Directions
Would you output the whole listing below, exactly as it reads?

Data extract
--- START ---

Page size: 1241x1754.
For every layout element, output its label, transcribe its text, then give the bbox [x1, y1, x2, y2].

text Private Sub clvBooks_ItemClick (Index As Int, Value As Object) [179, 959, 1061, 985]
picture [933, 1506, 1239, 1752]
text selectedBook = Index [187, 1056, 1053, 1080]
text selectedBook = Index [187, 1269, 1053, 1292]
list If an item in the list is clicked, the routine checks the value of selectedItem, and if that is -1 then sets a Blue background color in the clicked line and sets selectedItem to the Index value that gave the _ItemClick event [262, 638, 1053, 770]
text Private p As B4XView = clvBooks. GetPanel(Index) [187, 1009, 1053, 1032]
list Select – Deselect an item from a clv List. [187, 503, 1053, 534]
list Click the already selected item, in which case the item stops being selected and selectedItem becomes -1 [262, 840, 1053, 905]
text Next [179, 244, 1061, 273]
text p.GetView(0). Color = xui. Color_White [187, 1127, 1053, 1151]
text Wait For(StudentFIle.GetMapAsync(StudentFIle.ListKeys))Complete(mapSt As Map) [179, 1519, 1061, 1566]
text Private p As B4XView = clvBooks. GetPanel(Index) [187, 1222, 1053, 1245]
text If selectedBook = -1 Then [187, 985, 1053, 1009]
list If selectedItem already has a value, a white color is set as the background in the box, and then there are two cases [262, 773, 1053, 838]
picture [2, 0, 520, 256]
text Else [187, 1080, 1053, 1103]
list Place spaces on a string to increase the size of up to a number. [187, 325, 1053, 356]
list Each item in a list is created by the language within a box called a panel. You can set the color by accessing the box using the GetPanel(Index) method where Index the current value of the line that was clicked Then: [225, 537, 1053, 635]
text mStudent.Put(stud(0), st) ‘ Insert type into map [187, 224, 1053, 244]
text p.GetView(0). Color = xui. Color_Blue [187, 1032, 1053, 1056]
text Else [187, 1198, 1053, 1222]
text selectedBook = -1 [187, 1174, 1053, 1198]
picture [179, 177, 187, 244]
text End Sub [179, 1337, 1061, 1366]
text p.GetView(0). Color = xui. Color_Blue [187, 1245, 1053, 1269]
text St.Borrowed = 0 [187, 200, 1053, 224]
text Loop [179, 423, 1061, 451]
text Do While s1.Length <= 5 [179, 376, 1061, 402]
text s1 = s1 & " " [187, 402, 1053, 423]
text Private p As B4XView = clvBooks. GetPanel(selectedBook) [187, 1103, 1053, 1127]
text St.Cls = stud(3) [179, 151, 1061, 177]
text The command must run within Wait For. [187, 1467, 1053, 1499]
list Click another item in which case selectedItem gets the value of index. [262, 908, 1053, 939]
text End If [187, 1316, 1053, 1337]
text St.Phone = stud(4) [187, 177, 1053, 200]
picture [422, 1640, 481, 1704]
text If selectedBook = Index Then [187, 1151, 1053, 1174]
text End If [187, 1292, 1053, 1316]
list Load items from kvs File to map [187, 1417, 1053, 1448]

--- END ---

Problem solution
Page size: 1241x1754.
For every layout element, output its label, transcribe its text, then give the bbox [x1, y1, x2, y2].

text Private Sub clvBooks_ItemClick (Index As Int, Value As Object) [179, 959, 1061, 985]
picture [933, 1506, 1239, 1752]
text selectedBook = Index [187, 1056, 1053, 1080]
text selectedBook = Index [187, 1269, 1053, 1292]
list If an item in the list is clicked, the routine checks the value of selectedItem, and if that is -1 then sets a Blue background color in the clicked line and sets selectedItem to the Index value that gave the _ItemClick event [262, 638, 1053, 770]
text Private p As B4XView = clvBooks. GetPanel(Index) [187, 1009, 1053, 1032]
list Select – Deselect an item from a clv List. [187, 503, 1053, 534]
list Click the already selected item, in which case the item stops being selected and selectedItem becomes -1 [262, 840, 1053, 905]
text Next [179, 244, 1061, 273]
text p.GetView(0). Color = xui. Color_White [187, 1127, 1053, 1151]
text Wait For(StudentFIle.GetMapAsync(StudentFIle.ListKeys))Complete(mapSt As Map) [179, 1519, 1061, 1566]
text Private p As B4XView = clvBooks. GetPanel(Index) [187, 1222, 1053, 1245]
text If selectedBook = -1 Then [187, 985, 1053, 1009]
list If selectedItem already has a value, a white color is set as the background in the box, and then there are two cases [262, 773, 1053, 838]
picture [2, 0, 520, 256]
text Else [187, 1080, 1053, 1103]
list Place spaces on a string to increase the size of up to a number. [187, 325, 1053, 356]
list Each item in a list is created by the language within a box called a panel. You can set the color by accessing the box using the GetPanel(Index) method where Index the current value of the line that was clicked Then: [225, 537, 1053, 635]
text mStudent.Put(stud(0), st) ‘ Insert type into map [187, 224, 1053, 244]
text p.GetView(0). Color = xui. Color_Blue [187, 1032, 1053, 1056]
text Else [187, 1198, 1053, 1222]
text selectedBook = -1 [187, 1174, 1053, 1198]
picture [179, 177, 187, 244]
text End Sub [179, 1337, 1061, 1366]
text p.GetView(0). Color = xui. Color_Blue [187, 1245, 1053, 1269]
text St.Borrowed = 0 [187, 200, 1053, 224]
text Loop [179, 423, 1061, 451]
text Do While s1.Length <= 5 [179, 376, 1061, 402]
text s1 = s1 & " " [187, 402, 1053, 423]
text Private p As B4XView = clvBooks. GetPanel(selectedBook) [187, 1103, 1053, 1127]
text St.Cls = stud(3) [179, 151, 1061, 177]
text The command must run within Wait For. [187, 1467, 1053, 1499]
list Click another item in which case selectedItem gets the value of index. [262, 908, 1053, 939]
text End If [187, 1316, 1053, 1337]
text St.Phone = stud(4) [187, 177, 1053, 200]
picture [422, 1640, 481, 1704]
text If selectedBook = Index Then [187, 1151, 1053, 1174]
text End If [187, 1292, 1053, 1316]
list Load items from kvs File to map [187, 1417, 1053, 1448]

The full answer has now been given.